# Instruction
Your job is to copy every line in the material containing the word "kredi".
+---+
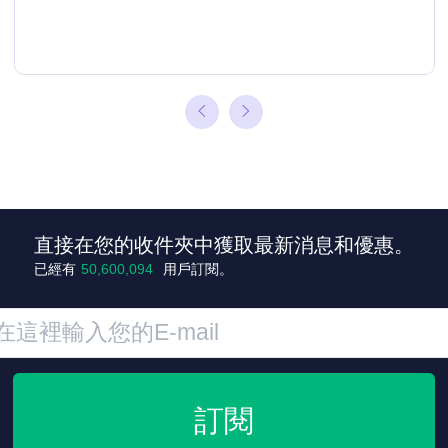
直接在您的收件夾中獲取最新消息和優惠。
已經有
50,600,095
用戶訂閱。
訂閱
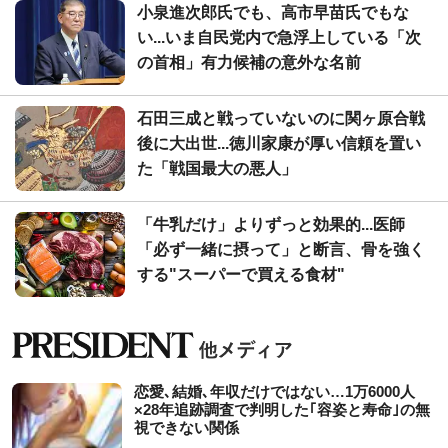
小泉進次郎氏でも、高市早苗氏でもな
い...いま自民党内で急浮上している「次
の首相」有力候補の意外な名前
石田三成と戦っていないのに関ヶ原合戦
後に大出世...徳川家康が厚い信頼を置い
た「戦国最大の悪人」
「牛乳だけ」よりずっと効果的...医師
「必ず一緒に摂って」と断言、骨を強く
する"スーパーで買える食材"
恋愛､結婚､年収だけではない…1万6000人
×28年追跡調査で判明した｢容姿と寿命｣の無
視できない関係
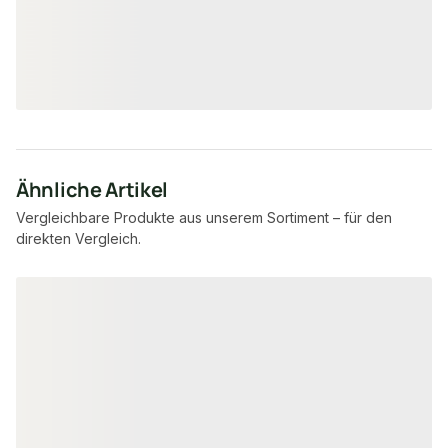
74,34 €
23,24 €
/ Stück
/ Stück
Ähnliche Artikel
Vergleichbare Produkte aus unserem Sortiment – für den
direkten Vergleich.
Produktgalerie überspringen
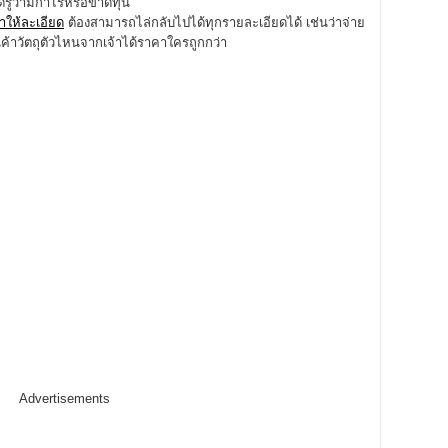
ด้รู้ว่ามีกำไรหรือขาดทุน
ทำให้ละเอียด
ต้องสามารถไล่กลับไปได้ทุกรายละเอียดได้ เช่นว่าจ่าย
ค้าวัตถุตัวไหนจากเจ้าได้ราคาใครถูกกว่า
Advertisements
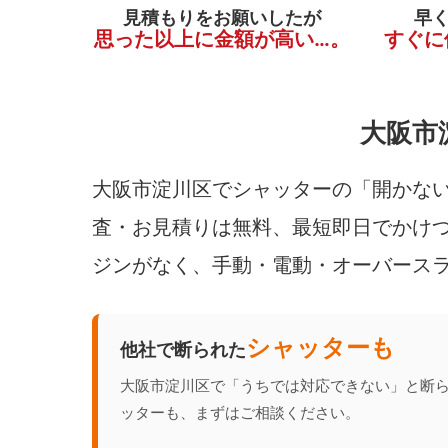
見積もりをお願いしたが
早
思った以上に金額が高い…。
すぐに
大阪市
大阪市淀川区でシャッターの「開かない
査・お見積りは無料、最短即日でかけつ
ジンがなく、手動・電動・オーバース
シャッターも
他社で断られた
大阪市淀川区で「うちでは対応できない」と断
ッターも、まずはご相談ください。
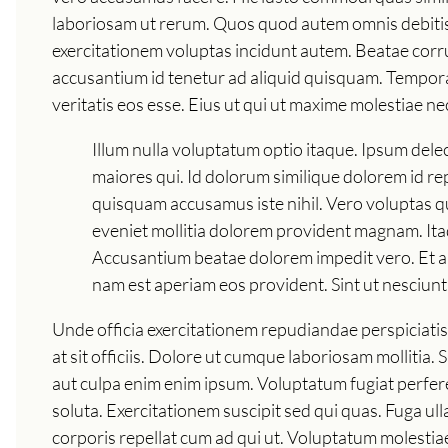
laboriosam ut rerum. Quos quod autem omnis debitis 
exercitationem voluptas incidunt autem. Beatae corr
accusantium id tenetur ad aliquid quisquam. Tempora 
veritatis eos esse. Eius ut qui ut maxime molestiae ne
Illum nulla voluptatum optio itaque. Ipsum de
maiores qui. Id dolorum similique dolorem id repu
quisquam accusamus iste nihil. Vero voluptas q
eveniet mollitia dolorem provident magnam. Itaq
Accusantium beatae dolorem impedit vero. Et 
nam est aperiam eos provident. Sint ut nesciunt 
Unde officia exercitationem repudiandae perspiciatis 
at sit officiis. Dolore ut cumque laboriosam molliti
aut culpa enim enim ipsum. Voluptatum fugiat perferen
soluta. Exercitationem suscipit sed qui quas. Fuga u
corporis repellat cum ad qui ut. Voluptatum molestia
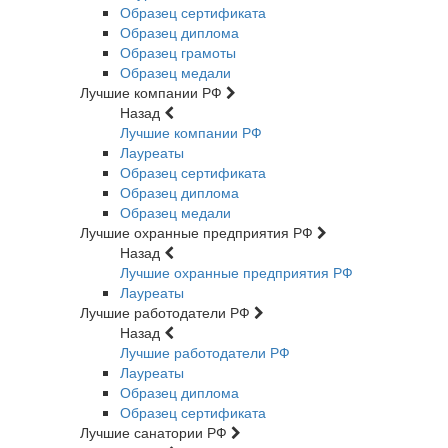
Образец сертификата
Образец диплома
Образец грамоты
Образец медали
Лучшие компании РФ
Назад
Лучшие компании РФ
Лауреаты
Образец сертификата
Образец диплома
Образец медали
Лучшие охранные предприятия РФ
Назад
Лучшие охранные предприятия РФ
Лауреаты
Лучшие работодатели РФ
Назад
Лучшие работодатели РФ
Лауреаты
Образец диплома
Образец сертификата
Лучшие санатории РФ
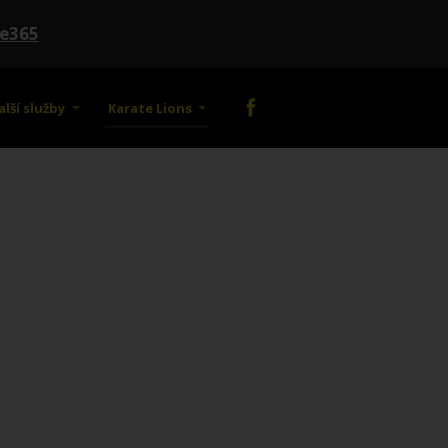
te365
alší služby
Karate Lions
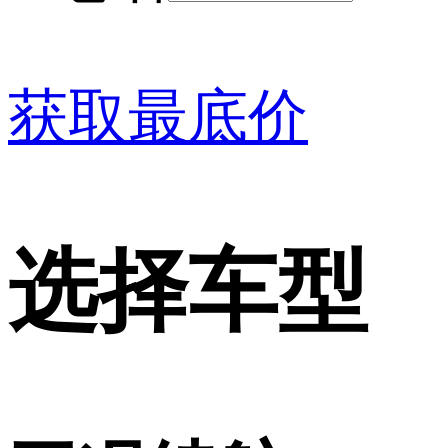
获取最底价
选择车型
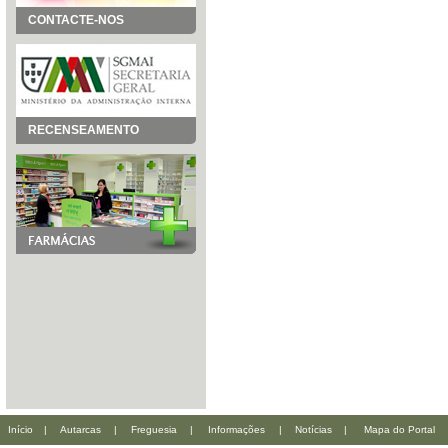
CONTACTE-NOS
RECENSEAMENTO
Início
|
Autarcas
|
Freguesia
|
Informações
|
Notícias
|
Mapa do Portal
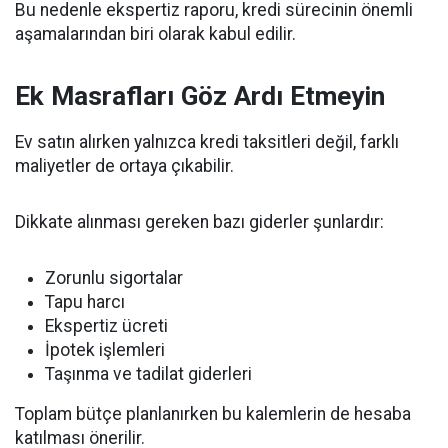
Bu nedenle ekspertiz raporu, kredi sürecinin önemli
aşamalarından biri olarak kabul edilir.
Ek Masrafları Göz Ardı Etmeyin
Ev satın alırken yalnızca kredi taksitleri değil, farklı
maliyetler de ortaya çıkabilir.
Dikkate alınması gereken bazı giderler şunlardır:
Zorunlu sigortalar
Tapu harcı
Ekspertiz ücreti
İpotek işlemleri
Taşınma ve tadilat giderleri
Toplam bütçe planlanırken bu kalemlerin de hesaba
katılması önerilir.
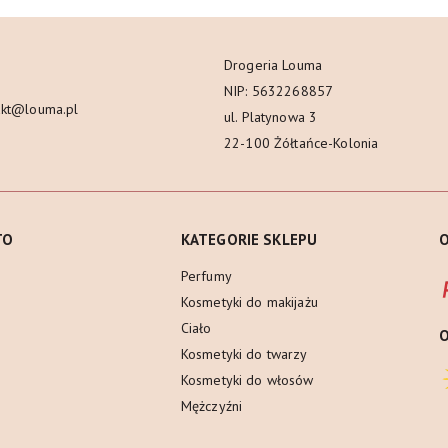
Drogeria Louma
NIP: 5632268857
akt@louma.pl
ul. Platynowa 3
22-100 Żółtańce-Kolonia
TO
KATEGORIE SKLEPU
O
Perfumy
Kosmetyki do makijażu
Ciało
Kosmetyki do twarzy
Kosmetyki do włosów
Mężczyźni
+---+
# Answer box
Bu nedenle ekspertiz raporu, kredi sürecinin önemli
Ev satın alırken yalnızca kredi taksitleri değil, farklı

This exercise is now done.